Written task >> Where the records below show the word "Validazioni" in a line, please copy that line.

(Dataset excerpts)

#####

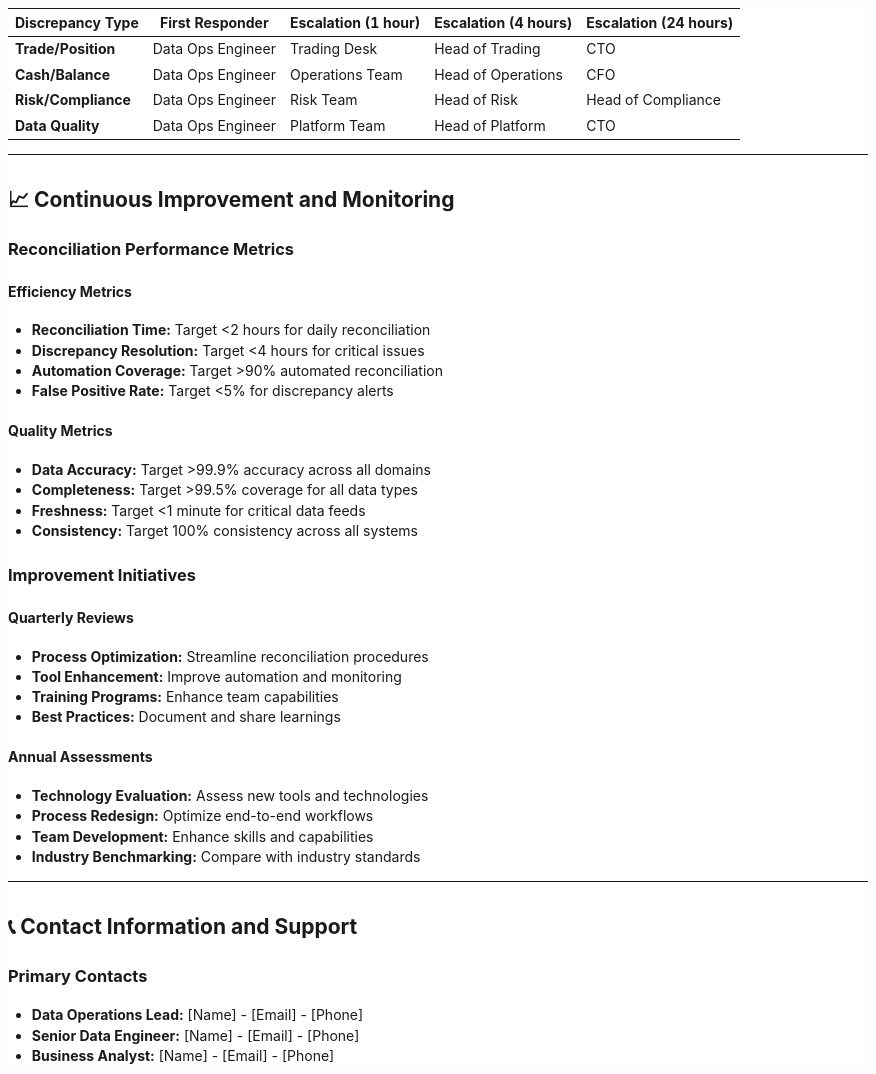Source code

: | Discrepancy Type | First Responder | Escalation (1 hour) | Escalation (4 hours) | Escalation (24 hours) |
|------------------|-----------------|---------------------|----------------------|----------------------|
| **Trade/Position** | Data Ops Engineer | Trading Desk | Head of Trading | CTO |
| **Cash/Balance** | Data Ops Engineer | Operations Team | Head of Operations | CFO |
| **Risk/Compliance** | Data Ops Engineer | Risk Team | Head of Risk | Head of Compliance |
| **Data Quality** | Data Ops Engineer | Platform Team | Head of Platform | CTO |

---

## 📈 Continuous Improvement and Monitoring

### Reconciliation Performance Metrics

#### Efficiency Metrics
- **Reconciliation Time:** Target <2 hours for daily reconciliation
- **Discrepancy Resolution:** Target <4 hours for critical issues
- **Automation Coverage:** Target >90% automated reconciliation
- **False Positive Rate:** Target <5% for discrepancy alerts

#### Quality Metrics
- **Data Accuracy:** Target >99.9% accuracy across all domains
- **Completeness:** Target >99.5% coverage for all data types
- **Freshness:** Target <1 minute for critical data feeds
- **Consistency:** Target 100% consistency across all systems

### Improvement Initiatives

#### Quarterly Reviews
- **Process Optimization:** Streamline reconciliation procedures
- **Tool Enhancement:** Improve automation and monitoring
- **Training Programs:** Enhance team capabilities
- **Best Practices:** Document and share learnings

#### Annual Assessments
- **Technology Evaluation:** Assess new tools and technologies
- **Process Redesign:** Optimize end-to-end workflows
- **Team Development:** Enhance skills and capabilities
- **Industry Benchmarking:** Compare with industry standards

---

## 📞 Contact Information and Support

### Primary Contacts
- **Data Operations Lead:** [Name] - [Email] - [Phone]
- **Senior Data Engineer:** [Name] - [Email] - [Phone]
- **Business Analyst:** [Name] - [Email] - [Phone]
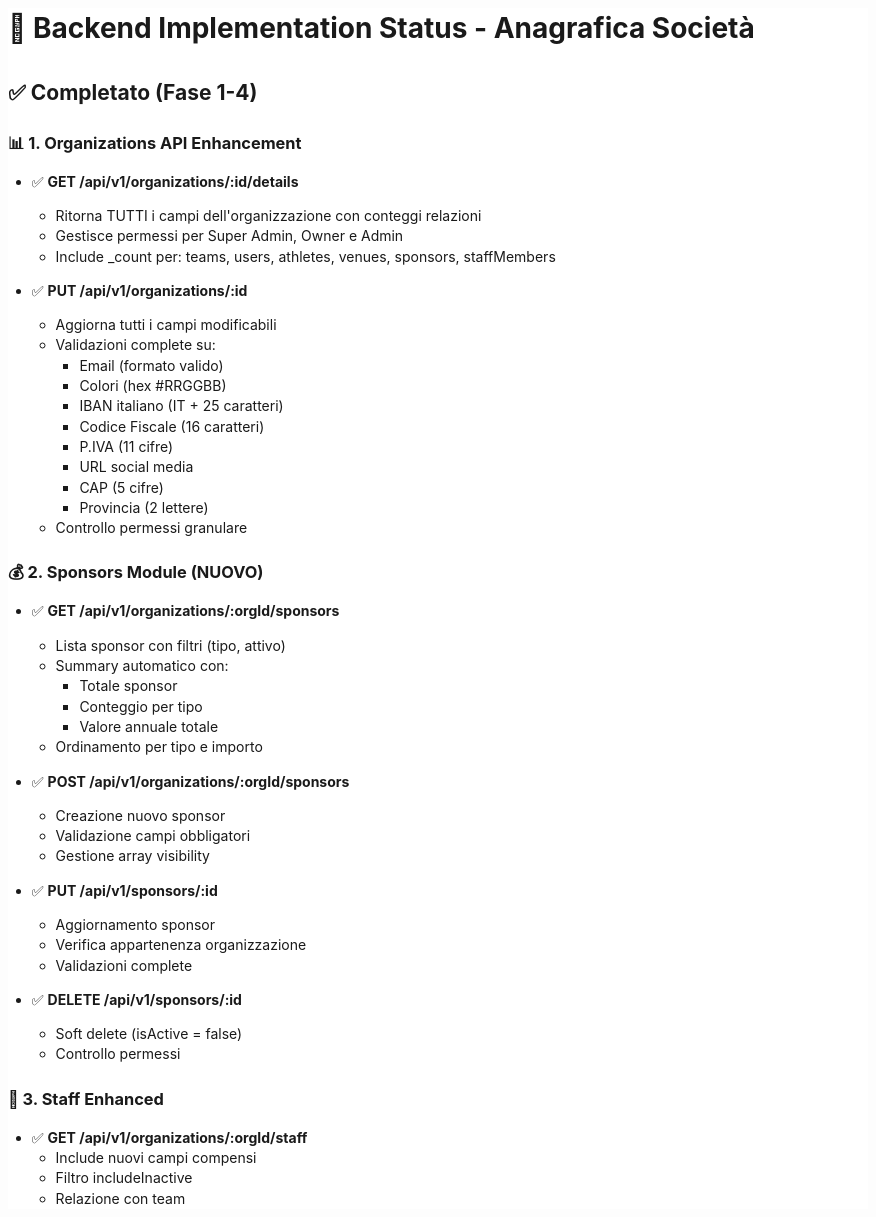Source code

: # 🚀 Backend Implementation Status - Anagrafica Società

## ✅ Completato (Fase 1-4)

### 📊 1. Organizations API Enhancement
- ✅ **GET /api/v1/organizations/:id/details**
  - Ritorna TUTTI i campi dell'organizzazione con conteggi relazioni
  - Gestisce permessi per Super Admin, Owner e Admin
  - Include _count per: teams, users, athletes, venues, sponsors, staffMembers

- ✅ **PUT /api/v1/organizations/:id**  
  - Aggiorna tutti i campi modificabili
  - Validazioni complete su:
    - Email (formato valido)
    - Colori (hex #RRGGBB)
    - IBAN italiano (IT + 25 caratteri)
    - Codice Fiscale (16 caratteri)
    - P.IVA (11 cifre)
    - URL social media
    - CAP (5 cifre)
    - Provincia (2 lettere)
  - Controllo permessi granulare

### 💰 2. Sponsors Module (NUOVO)
- ✅ **GET /api/v1/organizations/:orgId/sponsors**
  - Lista sponsor con filtri (tipo, attivo)
  - Summary automatico con:
    - Totale sponsor
    - Conteggio per tipo
    - Valore annuale totale
  - Ordinamento per tipo e importo

- ✅ **POST /api/v1/organizations/:orgId/sponsors**
  - Creazione nuovo sponsor
  - Validazione campi obbligatori
  - Gestione array visibility

- ✅ **PUT /api/v1/sponsors/:id**
  - Aggiornamento sponsor
  - Verifica appartenenza organizzazione
  - Validazioni complete

- ✅ **DELETE /api/v1/sponsors/:id**
  - Soft delete (isActive = false)
  - Controllo permessi

### 👥 3. Staff Enhanced
- ✅ **GET /api/v1/organizations/:orgId/staff**
  - Include nuovi campi compensi
  - Filtro includeInactive
  - Relazione con team
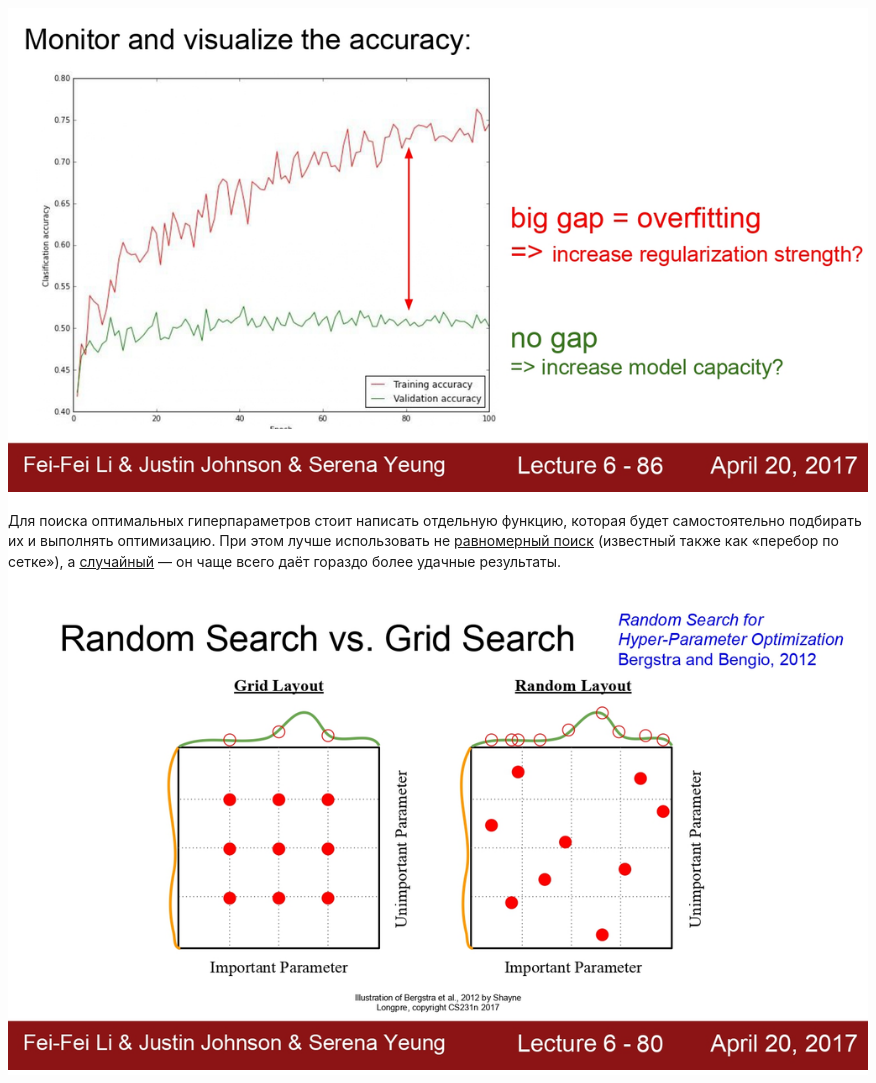 ![](https://raw.githubusercontent.com/AlexandrParkhomenko/ai/main/Stanford/class/cs231n/ru/images/cs231n_2017_lecture6_page-0086.jpg)

Для поиска оптимальных гиперпараметров стоит написать отдельную функцию, которая будет самостоятельно подбирать их и выполнять оптимизацию. При этом лучше использовать не [равномерный поиск](https://ru.wikipedia.org/wiki/%D0%9C%D0%B5%D1%82%D0%BE%D0%B4_%D0%BF%D0%B5%D1%80%D0%B5%D0%B1%D0%BE%D1%80%D0%B0) (известный также как «перебор по сетке»), а [случайный](https://en.wikipedia.org/wiki/Random_search) — он чаще всего даёт гораздо более удачные результаты. 

![](https://raw.githubusercontent.com/AlexandrParkhomenko/ai/main/Stanford/class/cs231n/ru/images/cs231n_2017_lecture6_page-0080.jpg)
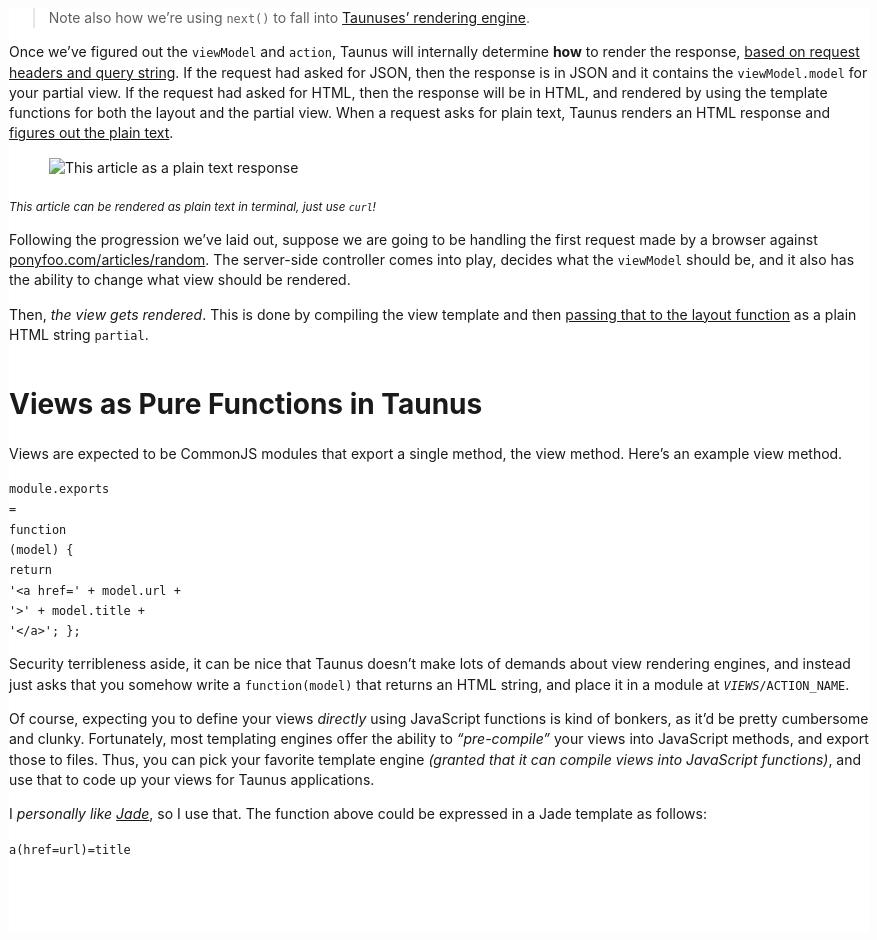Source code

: </code></pre> <blockquote> <p>Note also how we&#x2019;re using <code class="md-code md-code-inline">next()</code> to fall into <a href="https://github.com/taunus/taunus/blob/a26dcc6b0da926e49f60952aadc093bebef3a933/lib/render.js#L41" target="_blank" rel="noopener noreferrer" aria-label="Taunuses&apos; rendering engine on GitHub">Taunuses&#x2019; rendering engine</a>.</p> </blockquote> <p>Once we&#x2019;ve figured out the <code class="md-code md-code-inline">viewModel</code> and <code class="md-code md-code-inline">action</code>, Taunus will internally determine <strong>how</strong> to render the response, <a href="https://github.com/taunus/taunus/blob/a26dcc6b0da926e49f60952aadc093bebef3a933/lib/render.js#L70-L76" target="_blank" rel="noopener noreferrer" aria-label="The code is pretty easy to follow, taunus/taunus on GitHub">based on request headers and query string</a>. If the request had asked for JSON, then the response is in JSON and it contains the <code class="md-code md-code-inline">viewModel.model</code> for your partial view. If the request had asked for HTML, then the response will be in HTML, and rendered by using the template functions for both the layout and the partial view. When a request asks for plain text, Taunus renders an HTML response and <a href="https://github.com/bevacqua/hget" target="_blank" rel="noopener noreferrer" aria-label="Render websites in plain text from your terminal with hget">figures out the plain text</a>.</p> <figure><img alt="This article as a plain text response" class="" src="https://i.imgur.com/6SfH143.png"></figure> <p><em><sub>This article can be rendered as plain text in terminal, just use <code class="md-code md-code-inline">curl</code>!</sub></em></p> <p>Following the progression we&#x2019;ve laid out, suppose we are going to be handling the first request made by a browser against <a href="https://ponyfoo.com/articles/random" aria-label="What will it be!?">ponyfoo.com/articles/random</a>. The server-side controller comes into play, decides what the <code class="md-code md-code-inline">viewModel</code> should be, and it also has the ability to change what view should be rendered.</p> <p>Then, <em>the view gets rendered</em>. This is done by compiling the view template and then <a href="https://github.com/ponyfoo/ponyfoo/blob/34e81b2b676f9e4f7f12f2d3cec2a061aa4796ad/views/server/layout/layout.jade#L65" target="_blank" rel="noopener noreferrer" aria-label="Rendering the view within the layout">passing that to the layout function</a> as a plain HTML string <code class="md-code md-code-inline">partial</code>.</p> <h1 id="views-as-pure-functions-in-taunus">Views as Pure Functions in Taunus</h1> <p>Views are expected to be CommonJS modules that export a single method, the view method. Here&#x2019;s an example view method.</p> <pre class="md-code-block"><code class="md-code md-lang-javascript"><span class="md-code-built_in">module</span>.exports = <span class="md-code-function"><span class="md-code-keyword">function</span> <span class="md-code-params">(model)</span> </span>{
  <span class="md-code-keyword">return</span> <span class="md-code-string">&apos;&lt;a href=&apos;</span> + model.url + <span class="md-code-string">&apos;&gt;&apos;</span> + model.title + <span class="md-code-string">&apos;&lt;/a&gt;&apos;</span>;
};
</code></pre> <p>Security terribleness aside, it can be nice that Taunus doesn&#x2019;t make lots of demands about view rendering engines, and instead just asks that you somehow write a <code class="md-code md-code-inline">function(model)</code> that returns an HTML string, and place it in a module at <code class="md-code md-code-inline">$VIEWS/$ACTION_NAME</code>.</p> <p>Of course, expecting you to define your views <em>directly</em> using JavaScript functions is kind of bonkers, as it&#x2019;d be pretty cumbersome and clunky. Fortunately, most templating engines offer the ability to <em>&#x201C;pre-compile&#x201D;</em> your views into JavaScript methods, and export those to files. Thus, you can pick your favorite template engine <em>(granted that it can compile views into JavaScript functions)</em>, and use that to code up your views for Taunus applications.</p> <p>I <em>personally like <a href="http://jade-lang.com/" target="_blank" rel="noopener noreferrer" aria-label="Jade Template Engine">Jade</a></em>, so I use that. The function above could be expressed in a Jade template as follows:</p> <pre class="md-code-block"><code class="md-code md-lang-css">a(href=url)=title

#####

Result of this task >>
  - Validazioni complete su:
  - Validazioni complete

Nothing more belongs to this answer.